## Text block

Tuesday, July 07, 2015

Reading Italian style

I leave for Italy next week, and as such I've been reading all things Italian.

Here are two guidebooks I recommend:

Italy, Insight Guides is a little short on logistical details but big on flavour. This is the book I turned to to help me decide what regions I wanted to visit, but I'll probably leave the book at home.

Secret Venice is a treasure trove of weird and wonderful stories concerning the nooks and crannies of Venice, of which there appear to be plenty. Like the graffiti image of a human heart, scratched by a stonecutter who slept in the doorway upon witnessing a Levantine Venetian stab his mother and tear out her heart.

So yes, Venice is on the itinerary, followed by Florence, then Rome, with day trips here and there. (And as part of our preparation, we've been replaying Assassin's Creed II, to familiarize ourselves with the lay of the land.)

Quite apart from practical research, I've also been stocking up on novels set in those places. My reading material for the journey includes:

I've already started the McEwan, and it's short and very compelling and it'll be done before I leave. And I'm excited about the Moravia because it was referenced in Mad Men. But it strikes me that these novels are all a little dark. Perhaps something a little lighter, more gelato-inspired, is in order.

Do you have any Venice-to-Rome reading recommendations for me?

Wednesday, June 24, 2015

Only poetry could win the vote

We were packing our bags. There was nothing that they could say now. Now they were trying anything to make us stay. Like a lover who was trying to talk reason into you as you were throwing your clothes into a suitcase, they went from saying soothing, reconciliatory, sweet things to calling you a complete idiot and telling you that you'd regret it for a sure. Well it was too late for all that.

We would go off on our own. We just wanted to speak French in peace. We wanted to whisper dirty things to our loved ones in French. There was a certain kind of love that could only be expressed in this way.

There was no difference between the expressions I like you and I love you in French. You could never declare love like that in English.

## Provided material
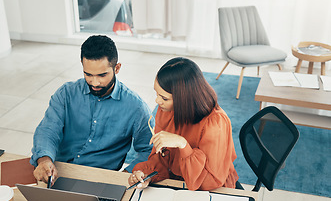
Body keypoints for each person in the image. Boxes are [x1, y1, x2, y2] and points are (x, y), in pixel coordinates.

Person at [31, 35, 153, 184]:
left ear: (117, 68)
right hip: (56, 172)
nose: (94, 82)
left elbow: (148, 150)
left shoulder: (136, 107)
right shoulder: (66, 93)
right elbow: (48, 130)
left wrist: (126, 175)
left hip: (99, 179)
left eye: (102, 75)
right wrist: (44, 160)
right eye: (88, 74)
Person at [128, 57, 239, 191]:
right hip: (177, 181)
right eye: (156, 93)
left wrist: (183, 144)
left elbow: (210, 182)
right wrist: (146, 174)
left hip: (208, 187)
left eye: (164, 98)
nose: (157, 101)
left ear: (183, 99)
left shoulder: (215, 123)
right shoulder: (167, 109)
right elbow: (161, 156)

## Assignment A
Replace "French" with "Spanish" in the part of the blog that begins at the words "Only poetry could" and stops after "that in English.", and give that part again.
## Assignment B
List the cities the blog names as stops on the trip itinerary.
Base every answer only on the blog.

## Your response A
Only poetry could win the vote

We were packing our bags. There was nothing that they could say now. Now they were trying anything to make us stay. Like a lover who was trying to talk reason into you as you were throwing your clothes into a suitcase, they went from saying soothing, reconciliatory, sweet things to calling you a complete idiot and telling you that you'd regret it for a sure. Well it was too late for all that.

We would go off on our own. We just wanted to speak Spanish in peace. We wanted to whisper dirty things to our loved ones in Spanish. There was a certain kind of love that could only be expressed in this way.

There was no difference between the expressions I like you and I love you in Spanish. You could never declare love like that in English.

## Your response B
Venice, Florence, Rome